BERT: Pre-training of Deep Bidirectional Transformers for Language Understanding

Date:2019-05-24
Author:Jacob Devlin Ming-Wei Chang Kenton Lee Kristina Toutanova
Pages:16
Summary:BERT, or Bidirectional Encoder Representations from Transformers, is a new language representation model designed to pre-train deep bidirectional representations from unlabeled text by jointly conditioning on both left and right context in all layers.

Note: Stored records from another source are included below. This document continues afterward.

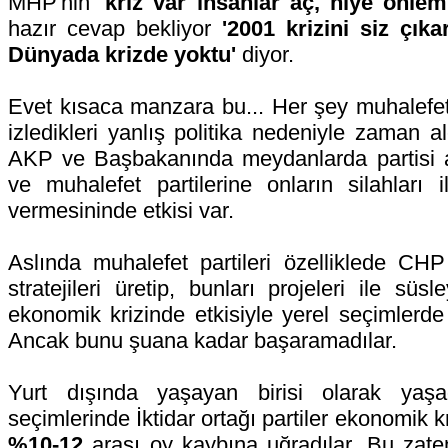
MHP'nin
'kriz var insanlar aç, niye önlem
hazır cevap bekliyor
'2001 krizini siz çı
Dünyada krizde yoktu'
diyor.
Evet kısaca manzara bu... Her şey muhalefet p
izledikleri yanlış politika nedeniyle zaman a
AKP ve Başbakanında meydanlarda partisi a
ve muhalefet partilerine onların silahları
vermesininde etkisi var.
Aslında muhalefet partileri özelliklede 
stratejileri üretip, bunları projeleri ile süs
ekonomik krizinde etkisiyle yerel seçimlerde 
Ancak bunu şuana kadar başaramadılar.
Yurt dışında yaşayan birisi olarak yaşa
seçimlerinde İktidar ortağı partiler ekonomik k
%10-12
arası oy kaybına uğradılar. Bu zate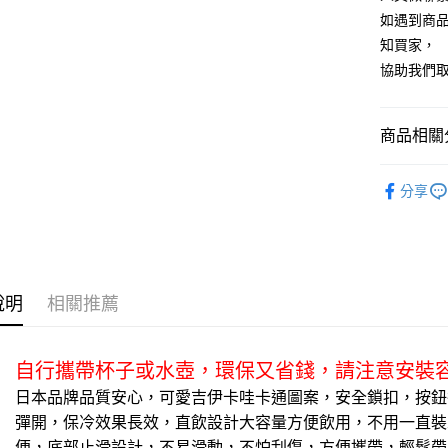
匯豐（
玉山商
街口支付
元大商
如遇到商
聯邦商
台新國
玉山商
元大商
知買家，
台灣樂
悠遊付
台新國
玉山商
協助我們
台灣樂
台新國
全盈+PAY
台灣樂
AFTEE先
商品相關分
相關說明
【關於「A
杯壺飲器
ATM付款
AFTEE
分享
便利好安
貨到付款
１．簡單
２．便利
３．安心
運送方式
【「AFT
說明
相關推薦
１．於結帳
全家取貨
付」結帳
每筆NT$6
２．訂單
自行攜帶杯子或水壺，環保又省錢，請注意安裝
３．收到繳
／ATM／
全家離島
日本品牌品質安心，可愛吉伊卡哇卡通圖案，安全鎖扣，按鈕
※ 請注意
每筆NT$1
絡購買商品
彈開，保冷效果長效，直飲設計大容量方便飲用，不用一直裝
先享後付
便，底部止滑設計，不易滑動，不怕刮傷，方便攜帶，輕鬆帶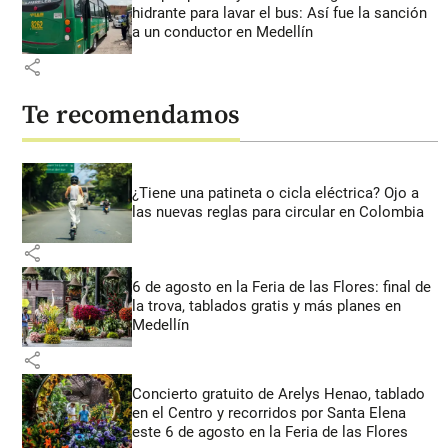
hidrante para lavar el bus: Así fue la sanción
a un conductor en Medellín
share
Te recomendamos
¿Tiene una patineta o cicla eléctrica? Ojo a
las nuevas reglas para circular en Colombia
share
6 de agosto en la Feria de las Flores: final de
la trova, tablados gratis y más planes en
Medellín
share
Concierto gratuito de Arelys Henao, tablado
en el Centro y recorridos por Santa Elena
este 6 de agosto en la Feria de las Flores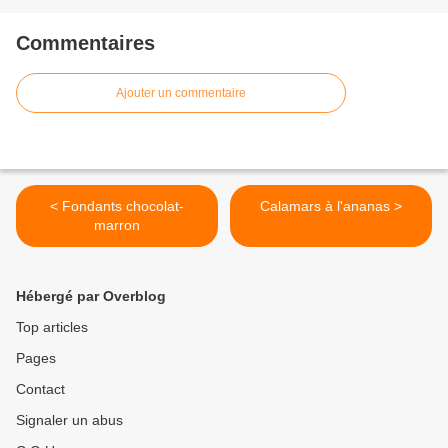
Commentaires
Ajouter un commentaire
< Fondants chocolat-
Calamars à l'ananas >
marron
Hébergé par Overblog
Top articles
Pages
Contact
Signaler un abus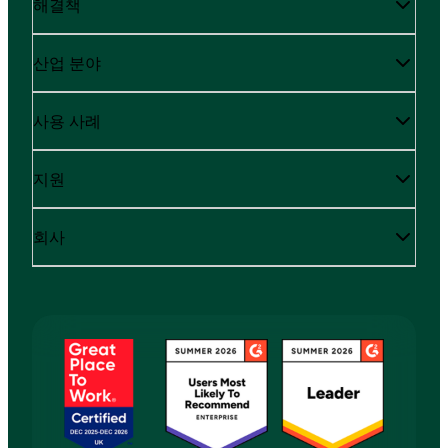
해결책
산업 분야
사용 사례
지원
회사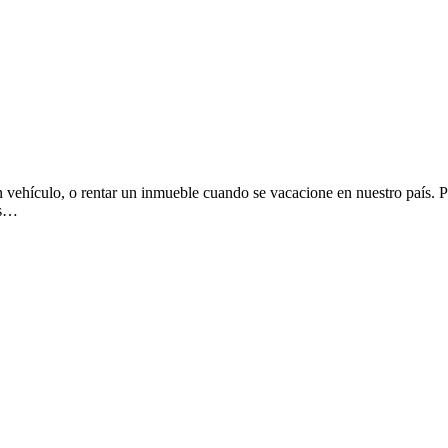
r un vehículo, o rentar un inmueble cuando se vacacione en nuestro país
es…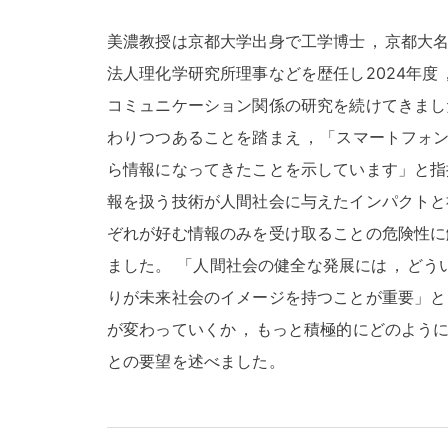
美濃教授は京都大学出身で工学博士
，
京都大
法人理化学研究所理事などを歴任し2024年度
コミュニケーション関係の研究を続けてきまし
わりつつあることを踏まえ
，
「スマートフォ
ら情報になってきたことを示しています」と指
報を扱う技術が人間社会に与えたインパクトと
ぞれが好む情報のみを受け取ることの危険性に
ました
。
「人間社会の健全な発展には
，
どう
りが未来社会のイメージを持つことが重要」と
が変わっていくか
，
もっと積極的にどのよう
との要望を述べました
。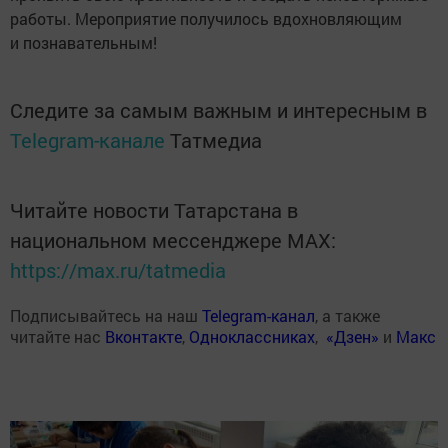
работы. Мероприятие получилось вдохновляющим
и познавательным!
Следите за самым важным и интересным в
Telegram-канале
Татмедиа
Читайте новости Татарстана в
национальном мессенджере MАХ:
https://max.ru/tatmedia
Подписывайтесь на наш
Telegram-канал
, а также
читайте нас
Вконтакте
,
Одноклассниках
,
«Дзен»
и
Макс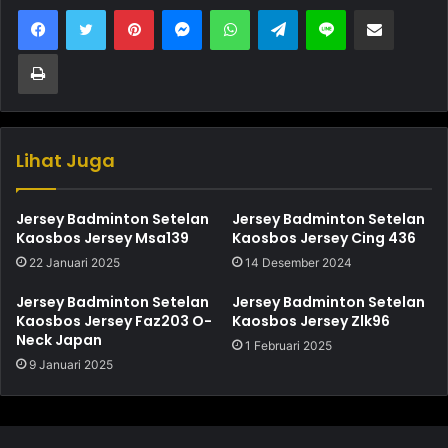
Pinterest
Messenger
WhatsApp
Telegram
Line
Bagikan melalui Email
Cetak
Lihat Juga
Jersey Badminton Setelan
Jersey Badminton Setelan
Kaosbos Jersey Msa139
Kaosbos Jersey Cing 436
22 Januari 2025
14 Desember 2024
Jersey Badminton Setelan
Jersey Badminton Setelan
Kaosbos Jersey Faz203 O-
Kaosbos Jersey Zlk96
Neck Japan
1 Februari 2025
9 Januari 2025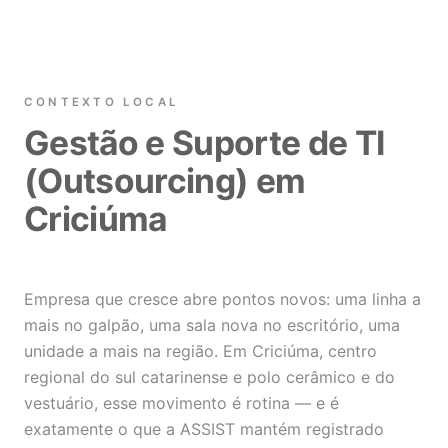
CONTEXTO LOCAL
Gestão e Suporte de TI
(Outsourcing) em
Criciúma
Empresa que cresce abre pontos novos: uma linha a
mais no galpão, uma sala nova no escritório, uma
unidade a mais na região. Em Criciúma, centro
regional do sul catarinense e polo cerâmico e do
vestuário, esse movimento é rotina — e é
exatamente o que a ASSIST mantém registrado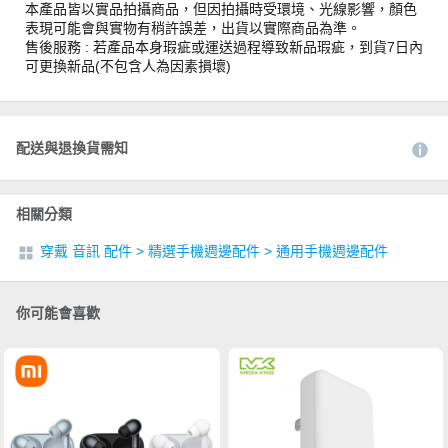
本產品皆以實品拍攝商品，但因拍攝時受環境、光線影響，顏色
表現可能會與實物有稍許誤差，出貨以實際商品為準。
售後服務 : 若產品本身瑕疵或運送過程導致新品瑕疵，到貨7日內
可更換新品(不包含人為因素損壞)
配送與退換貨需知
相關分類
穿戴 音訊 配件
>
精選手機週邊配件
>
通用手機週邊配件
你可能會喜歡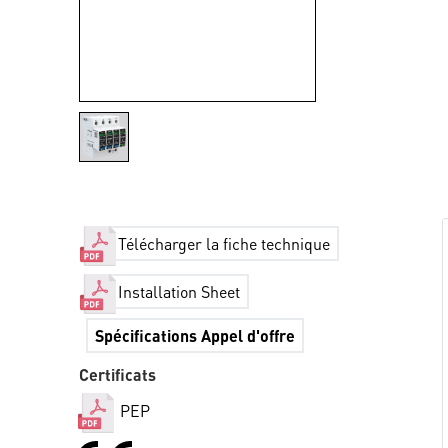
Télécharger la fiche technique
Installation Sheet
Spécifications Appel d'offre
Certificats
PEP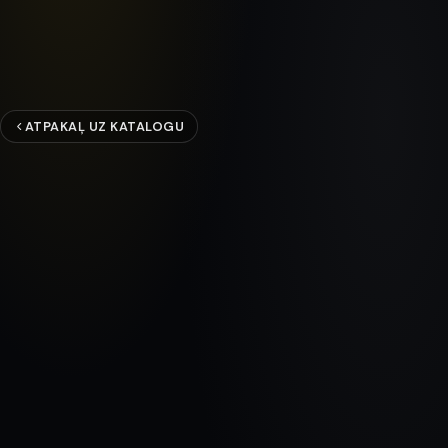
ATPAKAĻ UZ KATALOGU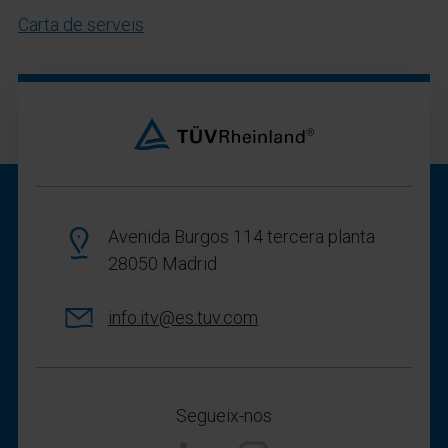
Carta de serveis
Avenida Burgos 114 tercera planta
28050 Madrid
info.itv@es.tuv.com
Segueix-nos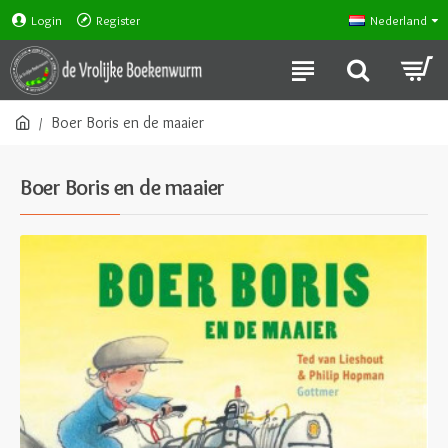
Login
Register
Nederland
Boer Boris en de maaier
Boer Boris en de maaier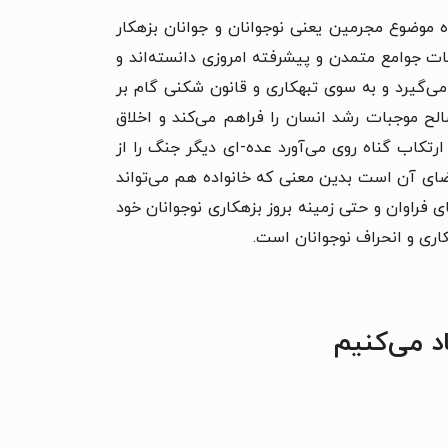
 موضوع مجرمین یعنی نوجوانان و جوانان بزهکار
ت جوامع متمدن و پیشرفته امروزی دانسته‌اند و
ی‌گیرد و به سوی تبهکاری و قانون شکنی گام بر
لح موجبات رشد انسان را فراهم می‌کند و اخلاق
ارتکاب گناه روی می‌آورد عده-ای دیگر جنگ را از
ضای آن است بدین معنی که خانواده هم می‌تواند
‌فراوان و حتی زمینه بروز بزهکاری نوجوانان خود
کاری و انحراف نوجوانان است.
د می‌کنیم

Unlike previous language representation models, BERT uses a "masked language model" (MLM) pre-training objective, where some tokens are randomly masked and the model is trained to predict the original vocabulary ID of the masked word based on its context. Additionally, BERT employs a "next sentence prediction" (NSP) task to jointly pre-train text-pair representations. These pre-training techniques enable BERT to achieve state-of-the-art performance on a wide range of natural language processing tasks, including question answering, language inference, and named entity recognition, without requiring substantial task-specific architecture modifications. BERT's unified architecture across different tasks allows for efficient fine-tuning, where all parameters are fine-tuned using labeled data from the downstream tasks. The paper demonstrates the importance of bidirectional pre-training and shows that pre-trained representations can significantly reduce the need for heavily engineered task-specific architectures. BERT advances the state of the art for eleven NLP tasks, achieving improvements in GLUE, MultiNLI, SQuAD v1.1, and SQuAD v2.0.